The decisions cited by the Hospitals each contemplated a flexible approach to collection based on the providers’ business judgment. Thus, the Court agreed with the Hospitals that the PRRB’s flexible approach pre-dated the Moratorium, and that a decision to refer only non-Medicare accounts to a secondary collection agency could be within the sound business decision of a provider. Notably, the Court here did not accept the Secretary’s argument that deference to agency interpretation of its own guidance supported the PRRB’s decision against the Hospitals, noting that the Moratorium complicates the deference issue because it requires the Court to follow the agency’s 1987 interpretation of its own regulations, rather than the agency’s present-day interpretation.

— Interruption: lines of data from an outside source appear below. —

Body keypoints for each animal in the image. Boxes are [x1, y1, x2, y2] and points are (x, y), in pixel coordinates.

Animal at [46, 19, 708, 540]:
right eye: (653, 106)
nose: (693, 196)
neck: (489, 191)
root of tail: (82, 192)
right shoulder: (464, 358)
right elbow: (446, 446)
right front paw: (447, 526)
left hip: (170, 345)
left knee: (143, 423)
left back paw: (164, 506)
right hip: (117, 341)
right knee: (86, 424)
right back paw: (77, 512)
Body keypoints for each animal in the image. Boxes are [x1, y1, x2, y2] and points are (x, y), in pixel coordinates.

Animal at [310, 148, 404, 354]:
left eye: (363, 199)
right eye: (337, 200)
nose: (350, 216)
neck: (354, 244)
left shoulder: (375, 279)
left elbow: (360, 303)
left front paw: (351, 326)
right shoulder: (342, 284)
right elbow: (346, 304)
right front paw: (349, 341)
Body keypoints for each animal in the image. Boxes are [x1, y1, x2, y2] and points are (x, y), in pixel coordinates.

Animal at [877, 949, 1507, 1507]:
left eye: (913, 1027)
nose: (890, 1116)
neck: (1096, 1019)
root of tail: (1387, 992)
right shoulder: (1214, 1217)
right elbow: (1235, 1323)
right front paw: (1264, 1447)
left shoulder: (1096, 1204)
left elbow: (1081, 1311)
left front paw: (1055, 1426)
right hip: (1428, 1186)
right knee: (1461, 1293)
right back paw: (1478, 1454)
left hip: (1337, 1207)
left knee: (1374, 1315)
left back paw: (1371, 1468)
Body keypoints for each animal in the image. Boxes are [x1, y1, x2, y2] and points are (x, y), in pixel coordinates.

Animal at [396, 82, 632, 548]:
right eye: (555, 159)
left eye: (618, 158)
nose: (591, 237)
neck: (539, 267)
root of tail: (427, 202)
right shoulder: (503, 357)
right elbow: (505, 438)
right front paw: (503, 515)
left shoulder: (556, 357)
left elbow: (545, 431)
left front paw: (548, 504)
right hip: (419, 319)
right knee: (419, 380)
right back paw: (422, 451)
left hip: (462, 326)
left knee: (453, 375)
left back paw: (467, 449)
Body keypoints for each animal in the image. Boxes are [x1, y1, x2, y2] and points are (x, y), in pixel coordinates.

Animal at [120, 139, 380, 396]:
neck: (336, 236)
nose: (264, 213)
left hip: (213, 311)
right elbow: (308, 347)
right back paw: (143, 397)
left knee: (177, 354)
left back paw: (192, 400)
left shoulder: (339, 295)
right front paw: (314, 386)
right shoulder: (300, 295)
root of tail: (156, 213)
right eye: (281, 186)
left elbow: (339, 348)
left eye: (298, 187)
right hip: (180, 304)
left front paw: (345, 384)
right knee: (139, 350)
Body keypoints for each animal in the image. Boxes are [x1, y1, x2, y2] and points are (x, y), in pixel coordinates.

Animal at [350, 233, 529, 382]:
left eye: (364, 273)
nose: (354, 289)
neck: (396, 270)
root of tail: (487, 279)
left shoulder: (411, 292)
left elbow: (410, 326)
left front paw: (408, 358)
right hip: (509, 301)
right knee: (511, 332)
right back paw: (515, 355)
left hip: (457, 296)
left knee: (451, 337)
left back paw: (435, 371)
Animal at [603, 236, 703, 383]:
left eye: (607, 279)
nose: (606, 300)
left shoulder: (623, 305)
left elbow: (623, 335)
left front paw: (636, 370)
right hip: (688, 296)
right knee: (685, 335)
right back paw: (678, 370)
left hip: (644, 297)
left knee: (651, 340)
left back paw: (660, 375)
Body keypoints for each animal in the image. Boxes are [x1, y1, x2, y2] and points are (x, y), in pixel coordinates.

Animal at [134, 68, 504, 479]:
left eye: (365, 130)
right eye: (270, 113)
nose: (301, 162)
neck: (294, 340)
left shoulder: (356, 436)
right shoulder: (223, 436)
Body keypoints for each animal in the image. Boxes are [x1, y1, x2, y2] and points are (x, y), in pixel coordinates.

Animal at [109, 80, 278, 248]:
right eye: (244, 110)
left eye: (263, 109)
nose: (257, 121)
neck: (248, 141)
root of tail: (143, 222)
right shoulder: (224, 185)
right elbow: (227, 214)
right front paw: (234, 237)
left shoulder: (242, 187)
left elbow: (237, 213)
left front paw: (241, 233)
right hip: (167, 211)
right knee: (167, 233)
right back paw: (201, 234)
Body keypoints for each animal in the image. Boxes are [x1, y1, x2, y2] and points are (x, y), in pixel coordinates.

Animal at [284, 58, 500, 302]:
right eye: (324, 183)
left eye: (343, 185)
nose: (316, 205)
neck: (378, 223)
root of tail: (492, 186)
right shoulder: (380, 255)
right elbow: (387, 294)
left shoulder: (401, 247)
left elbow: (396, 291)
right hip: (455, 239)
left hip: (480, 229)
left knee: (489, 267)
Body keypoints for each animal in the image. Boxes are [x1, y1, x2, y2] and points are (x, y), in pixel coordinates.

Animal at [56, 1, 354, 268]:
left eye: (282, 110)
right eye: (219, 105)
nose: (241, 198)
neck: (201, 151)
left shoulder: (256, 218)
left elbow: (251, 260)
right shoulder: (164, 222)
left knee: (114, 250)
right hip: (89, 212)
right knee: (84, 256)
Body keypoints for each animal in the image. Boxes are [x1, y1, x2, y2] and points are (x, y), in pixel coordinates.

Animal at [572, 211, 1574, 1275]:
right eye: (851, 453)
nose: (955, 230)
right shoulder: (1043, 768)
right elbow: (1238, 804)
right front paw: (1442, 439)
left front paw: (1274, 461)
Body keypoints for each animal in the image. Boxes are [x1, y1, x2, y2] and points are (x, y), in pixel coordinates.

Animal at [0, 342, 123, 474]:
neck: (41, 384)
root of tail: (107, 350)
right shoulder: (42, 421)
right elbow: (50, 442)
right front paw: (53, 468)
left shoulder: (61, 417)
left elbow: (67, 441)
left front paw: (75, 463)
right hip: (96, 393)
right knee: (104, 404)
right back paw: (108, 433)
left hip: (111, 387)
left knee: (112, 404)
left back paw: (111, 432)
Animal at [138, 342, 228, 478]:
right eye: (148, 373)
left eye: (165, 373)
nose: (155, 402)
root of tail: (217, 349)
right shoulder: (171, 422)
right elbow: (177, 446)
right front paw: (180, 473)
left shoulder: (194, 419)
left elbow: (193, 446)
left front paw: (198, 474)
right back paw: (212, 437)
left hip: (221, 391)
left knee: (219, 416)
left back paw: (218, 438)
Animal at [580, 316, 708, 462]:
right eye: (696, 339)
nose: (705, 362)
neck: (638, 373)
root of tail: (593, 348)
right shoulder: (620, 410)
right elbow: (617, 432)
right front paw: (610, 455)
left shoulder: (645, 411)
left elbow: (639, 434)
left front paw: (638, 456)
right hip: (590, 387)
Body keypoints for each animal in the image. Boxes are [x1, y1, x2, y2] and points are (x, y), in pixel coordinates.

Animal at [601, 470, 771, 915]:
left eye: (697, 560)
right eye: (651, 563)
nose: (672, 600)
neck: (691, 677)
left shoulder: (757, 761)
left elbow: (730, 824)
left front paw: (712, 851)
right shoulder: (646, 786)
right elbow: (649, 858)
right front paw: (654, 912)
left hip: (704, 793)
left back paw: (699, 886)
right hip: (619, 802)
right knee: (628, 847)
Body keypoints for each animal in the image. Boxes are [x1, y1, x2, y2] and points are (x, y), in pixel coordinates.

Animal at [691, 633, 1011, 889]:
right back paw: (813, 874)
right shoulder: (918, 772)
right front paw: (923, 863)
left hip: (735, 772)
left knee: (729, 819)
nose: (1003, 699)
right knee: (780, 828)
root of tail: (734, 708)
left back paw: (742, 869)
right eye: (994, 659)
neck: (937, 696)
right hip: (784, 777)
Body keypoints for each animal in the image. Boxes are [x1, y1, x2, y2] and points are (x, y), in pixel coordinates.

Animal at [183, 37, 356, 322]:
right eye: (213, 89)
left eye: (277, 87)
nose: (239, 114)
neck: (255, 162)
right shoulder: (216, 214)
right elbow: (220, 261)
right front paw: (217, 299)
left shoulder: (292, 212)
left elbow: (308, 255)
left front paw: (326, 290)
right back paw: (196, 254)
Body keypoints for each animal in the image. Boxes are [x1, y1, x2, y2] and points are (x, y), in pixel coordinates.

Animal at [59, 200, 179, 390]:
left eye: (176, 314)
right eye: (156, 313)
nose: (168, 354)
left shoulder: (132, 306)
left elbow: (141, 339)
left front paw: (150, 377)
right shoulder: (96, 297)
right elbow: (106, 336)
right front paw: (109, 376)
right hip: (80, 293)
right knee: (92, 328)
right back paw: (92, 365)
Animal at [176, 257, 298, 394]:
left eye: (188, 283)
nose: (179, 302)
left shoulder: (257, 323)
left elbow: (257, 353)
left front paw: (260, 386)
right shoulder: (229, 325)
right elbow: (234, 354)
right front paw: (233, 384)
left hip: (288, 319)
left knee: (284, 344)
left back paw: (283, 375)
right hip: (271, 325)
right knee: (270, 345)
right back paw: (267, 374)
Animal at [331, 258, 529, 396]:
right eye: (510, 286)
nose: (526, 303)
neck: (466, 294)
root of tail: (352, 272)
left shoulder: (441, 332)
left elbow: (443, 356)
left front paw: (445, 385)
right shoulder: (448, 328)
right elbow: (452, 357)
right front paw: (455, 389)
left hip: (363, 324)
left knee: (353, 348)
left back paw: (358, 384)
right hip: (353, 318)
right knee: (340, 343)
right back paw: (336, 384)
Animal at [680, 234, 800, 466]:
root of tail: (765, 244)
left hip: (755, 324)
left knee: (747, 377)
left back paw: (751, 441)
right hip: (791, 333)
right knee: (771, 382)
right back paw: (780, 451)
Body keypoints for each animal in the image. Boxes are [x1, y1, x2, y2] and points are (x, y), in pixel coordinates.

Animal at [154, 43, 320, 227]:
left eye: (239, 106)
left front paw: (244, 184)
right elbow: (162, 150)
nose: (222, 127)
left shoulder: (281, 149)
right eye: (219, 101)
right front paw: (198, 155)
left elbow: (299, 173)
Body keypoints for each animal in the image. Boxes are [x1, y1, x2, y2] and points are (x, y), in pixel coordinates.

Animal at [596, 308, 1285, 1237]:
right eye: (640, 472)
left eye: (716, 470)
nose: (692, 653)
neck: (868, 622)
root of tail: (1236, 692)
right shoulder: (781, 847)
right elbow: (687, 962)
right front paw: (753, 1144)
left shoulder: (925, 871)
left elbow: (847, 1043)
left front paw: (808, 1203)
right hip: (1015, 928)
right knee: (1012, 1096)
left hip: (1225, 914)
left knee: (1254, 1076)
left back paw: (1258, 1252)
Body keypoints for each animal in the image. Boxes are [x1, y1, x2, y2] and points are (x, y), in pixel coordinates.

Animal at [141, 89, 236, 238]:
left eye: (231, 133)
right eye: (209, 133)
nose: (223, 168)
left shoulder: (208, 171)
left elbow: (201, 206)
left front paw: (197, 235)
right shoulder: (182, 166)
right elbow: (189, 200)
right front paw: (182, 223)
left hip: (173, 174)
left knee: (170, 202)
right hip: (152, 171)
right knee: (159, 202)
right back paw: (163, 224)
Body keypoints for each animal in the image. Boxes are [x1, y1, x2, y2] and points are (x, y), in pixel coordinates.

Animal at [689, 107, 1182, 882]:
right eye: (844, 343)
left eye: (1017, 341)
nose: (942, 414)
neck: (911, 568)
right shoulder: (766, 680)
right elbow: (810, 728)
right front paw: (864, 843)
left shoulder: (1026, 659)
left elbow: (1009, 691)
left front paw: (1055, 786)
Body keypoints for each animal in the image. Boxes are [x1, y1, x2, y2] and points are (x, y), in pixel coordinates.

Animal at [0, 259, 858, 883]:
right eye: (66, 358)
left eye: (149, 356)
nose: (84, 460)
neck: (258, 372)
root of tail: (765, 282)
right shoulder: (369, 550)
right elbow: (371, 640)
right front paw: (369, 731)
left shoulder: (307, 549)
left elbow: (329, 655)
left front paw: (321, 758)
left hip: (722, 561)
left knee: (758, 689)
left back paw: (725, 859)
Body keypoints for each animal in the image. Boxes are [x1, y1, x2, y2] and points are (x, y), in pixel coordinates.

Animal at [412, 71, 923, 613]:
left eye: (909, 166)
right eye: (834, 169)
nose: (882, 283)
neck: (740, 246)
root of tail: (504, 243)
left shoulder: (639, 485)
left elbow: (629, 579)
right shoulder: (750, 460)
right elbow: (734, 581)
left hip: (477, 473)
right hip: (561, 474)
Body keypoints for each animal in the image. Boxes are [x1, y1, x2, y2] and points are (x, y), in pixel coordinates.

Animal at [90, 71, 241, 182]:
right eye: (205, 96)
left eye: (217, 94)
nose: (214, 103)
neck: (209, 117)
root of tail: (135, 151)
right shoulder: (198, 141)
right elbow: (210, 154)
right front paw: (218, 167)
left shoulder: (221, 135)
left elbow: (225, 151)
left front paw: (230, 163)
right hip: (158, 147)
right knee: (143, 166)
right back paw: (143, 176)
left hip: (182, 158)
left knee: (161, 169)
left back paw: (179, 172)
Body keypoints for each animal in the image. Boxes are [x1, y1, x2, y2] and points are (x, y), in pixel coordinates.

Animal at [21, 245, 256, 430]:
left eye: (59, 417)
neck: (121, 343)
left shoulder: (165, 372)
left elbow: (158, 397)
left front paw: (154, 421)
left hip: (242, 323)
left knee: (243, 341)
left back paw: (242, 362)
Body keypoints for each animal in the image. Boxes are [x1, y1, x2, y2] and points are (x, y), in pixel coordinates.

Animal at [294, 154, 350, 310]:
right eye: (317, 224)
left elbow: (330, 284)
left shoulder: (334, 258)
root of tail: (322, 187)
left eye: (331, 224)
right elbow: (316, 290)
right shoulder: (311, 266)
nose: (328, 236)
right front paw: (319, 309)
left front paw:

The Court remanded the decision to the PRRB for a determination on the reasonableness of the Hospital’s decision to separate the collection efforts after primary collection efforts ended, noting an absence of evidence regarding that business decision on the record. The Court instructed that the PRRB should determine whether the Hospitals’ belief that the recovery rates for Medicare accounts would be less than those for similar-value non-Medicare accounts sent to SCAs was supported by evidence beyond mere assumptions about Medicare patients as a group.
Ober|Kaler's Comments
Providers who have made a “sound” business decision to treat Medicare and non-Medicare debt collection efforts somewhat differently, particularly after 120 days, may find support in this case if the business decision can be substantiated. It further strengthens the argument that the Secretary may not use present-day interpretations of pre-1987 guidance in violation of the Bad Debt Moratorium, where the PRRB or the Secretary established a different interpretation prior 1987.